CHA Yohanes Priyana Ungkap Dasar Pertimbangan Vonis Lebih Ringan Dari Tuntutan Jaksa Atas Kasus Korupsi
Calon Hakim Agung (CHA) kelima yang diwawancara Kamis (5/8) adalah Hakim tinggi pada Pengadilan Tinggi Kupang Yohannes Priyana.

Jakarta (Komisi Yudisial) - Calon Hakim Agung (CHA) kelima yang diwawancara Kamis (5/8) adalah Hakim tinggi pada  Pengadilan Tinggi Kupang Yohannes Priyana. Yohannes diminta pendapatnya terkait apa dasar bagi seorang hakim agar bisa dikatakan telah memenuhi rasa keadilan di masyarakat. Sebagai hakim, Yohannes mengaku telah menerapkan nilai-nilai baik yang diakui secara universal dan memenuhi rasa kemanusiaan yang beradab, sehingga hal itu bisa memenuhi rasa keadilan di seluruh lapisan masyarakat.

::::

Tugas: Lanjutkan berita tentang wawancara calon hakim agung Yohannes Priyana oleh Komisi Yudisial, dimulai tepat setelah kalimat terakhirnya.

Baris yang Disediakan:
::::

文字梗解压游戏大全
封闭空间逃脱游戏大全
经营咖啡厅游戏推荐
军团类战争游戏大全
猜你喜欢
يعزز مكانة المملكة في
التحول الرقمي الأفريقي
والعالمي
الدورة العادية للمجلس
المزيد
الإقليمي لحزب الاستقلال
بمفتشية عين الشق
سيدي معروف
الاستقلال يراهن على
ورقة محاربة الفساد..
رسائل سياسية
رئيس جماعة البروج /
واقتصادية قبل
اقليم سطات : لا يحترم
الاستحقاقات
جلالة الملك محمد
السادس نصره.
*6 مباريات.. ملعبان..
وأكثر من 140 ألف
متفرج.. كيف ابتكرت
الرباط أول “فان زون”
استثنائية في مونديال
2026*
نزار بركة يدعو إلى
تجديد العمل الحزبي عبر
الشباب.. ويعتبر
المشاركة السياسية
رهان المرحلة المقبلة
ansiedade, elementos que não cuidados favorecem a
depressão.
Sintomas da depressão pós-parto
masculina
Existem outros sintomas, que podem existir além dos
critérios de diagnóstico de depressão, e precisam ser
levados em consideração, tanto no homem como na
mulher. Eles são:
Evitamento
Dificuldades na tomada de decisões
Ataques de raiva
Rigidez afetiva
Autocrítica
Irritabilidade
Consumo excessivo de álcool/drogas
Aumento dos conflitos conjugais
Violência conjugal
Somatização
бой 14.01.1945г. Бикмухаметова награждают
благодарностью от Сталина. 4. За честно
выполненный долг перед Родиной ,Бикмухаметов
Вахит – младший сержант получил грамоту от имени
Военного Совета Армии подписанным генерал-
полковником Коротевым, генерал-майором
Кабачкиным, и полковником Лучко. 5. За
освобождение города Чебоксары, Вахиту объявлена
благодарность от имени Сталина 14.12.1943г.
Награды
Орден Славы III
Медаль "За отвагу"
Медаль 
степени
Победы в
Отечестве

::::

Jawaban Tugas:
Joko Sasmito yang bertindak sebagai panelis lebih lanjut meminta penjelasan  agar calon dapat memberikan contoh perkara pidana yang memenuhi rasa keadilan walau adat istiadat dan budaya di masyarakat berbeda. Menurut Joko, dengan memperhatikan budaya masyarakat setempat, maka hakim dapat membuat putusan memenuhi keadilan masyarakat setempat. 

 

"Di Indonesia, hukum pidana bersifat nasional. Jadi, di daerah manapun, tidak ada KUHP lain dan sudah diatur tentang ketentuan pidana tersebut," jelas Yohannes.

 

Kemudian Yohannes juga ditanyakan soal konsep UU Tipikor, apakah memprioritas pengembalian kerugiaan negara atau memberikan hukuman seberat-beratnya kepada pelaku tindak pidana korupsi?

Yohanes kemudian menjawab pada awalnya pembentukan UU korupsi dipandang sebagai extra ordinary crime karena di sana yang dilihat adalah kelakuan jahatnya.

 

"Kemudian dalam praktiknya, semua yang berkaitan dengan anggaran negara dimasukan menjadi extra ordinary crime. Padahal ada yang ternyata aset yang dikorupsi terlalu kecil atau ternyata memang tidak ada perbuatan koruptif tersebut karena bersifat administratif," lanjutnya.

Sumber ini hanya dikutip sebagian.